Economists polled by The Wall Street Journal had forecast a 0.3% advance.
The core producer price index, which excludes volatile food, energy prices, and trade services rose 0.2% in September for the second straight month.
Over the past year, headline PPI is up 2.2% in September, up from 2% in the prior month. This is the highest rate since April.
Core prices are up 2.8% from a year earlier, down slightly from 2.9% in August.
Key details: For the second straight month, goods prices outpaced service costs, a break in the recent trend.
The cost of goods rose 0.9% in September after a 2% gain in the prior month.
The cost of services rose 0.3% last month, up slightly from 0.2% in August.
Energy prices rose 3.3% in September, down from a 10.3% gain in the prior month but still a strong gain.
Wholesale food prices jumped 0.9% after a 0.5% fall in the prior month.
Big picture: The inflation data was hotter than expected but still well below readings recorded a year ago. The PPI report is getting more attention because it is coming before the critical consumer inflation report for Thursday.
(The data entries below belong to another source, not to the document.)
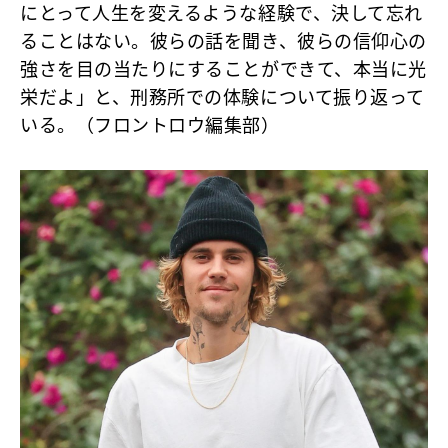
にとって人生を変えるような経験で、決して忘れ
ることはない。彼らの話を聞き、彼らの信仰心の
強さを目の当たりにすることができて、本当に光
栄だよ」
と、刑務所での体験について振り返って
いる。（フロントロウ編集部）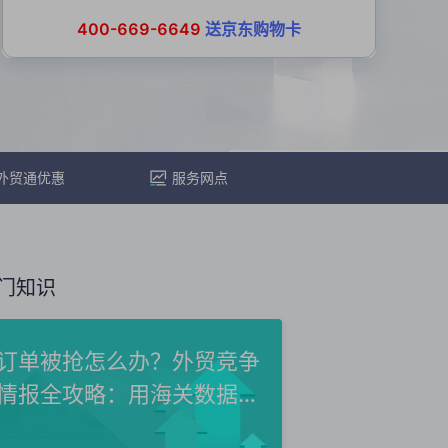
400-669-6649
送京东购物卡
外贸通优惠
服务网点
门知识
订单被抢怎么办？外贸竞争
情报全攻略：用海关数据洞
察...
What are they saying? “Overall, these data likely do not change the outlook for Fed policy. Our baseline remains that rates are at a peak. For the Fed, geopolitical developments will be an additional risk factor which will likely keep policymakers proceeding cautiously going forward, said Rubeela Farooqi, chief U.S. economist at High Frequency Economics.
Market reaction: Stocks
were set to open higher Wednesday while the 10-year Treasury yield
gave back some of its losses after the PPI report but was still down 7 basis points to 4.59%.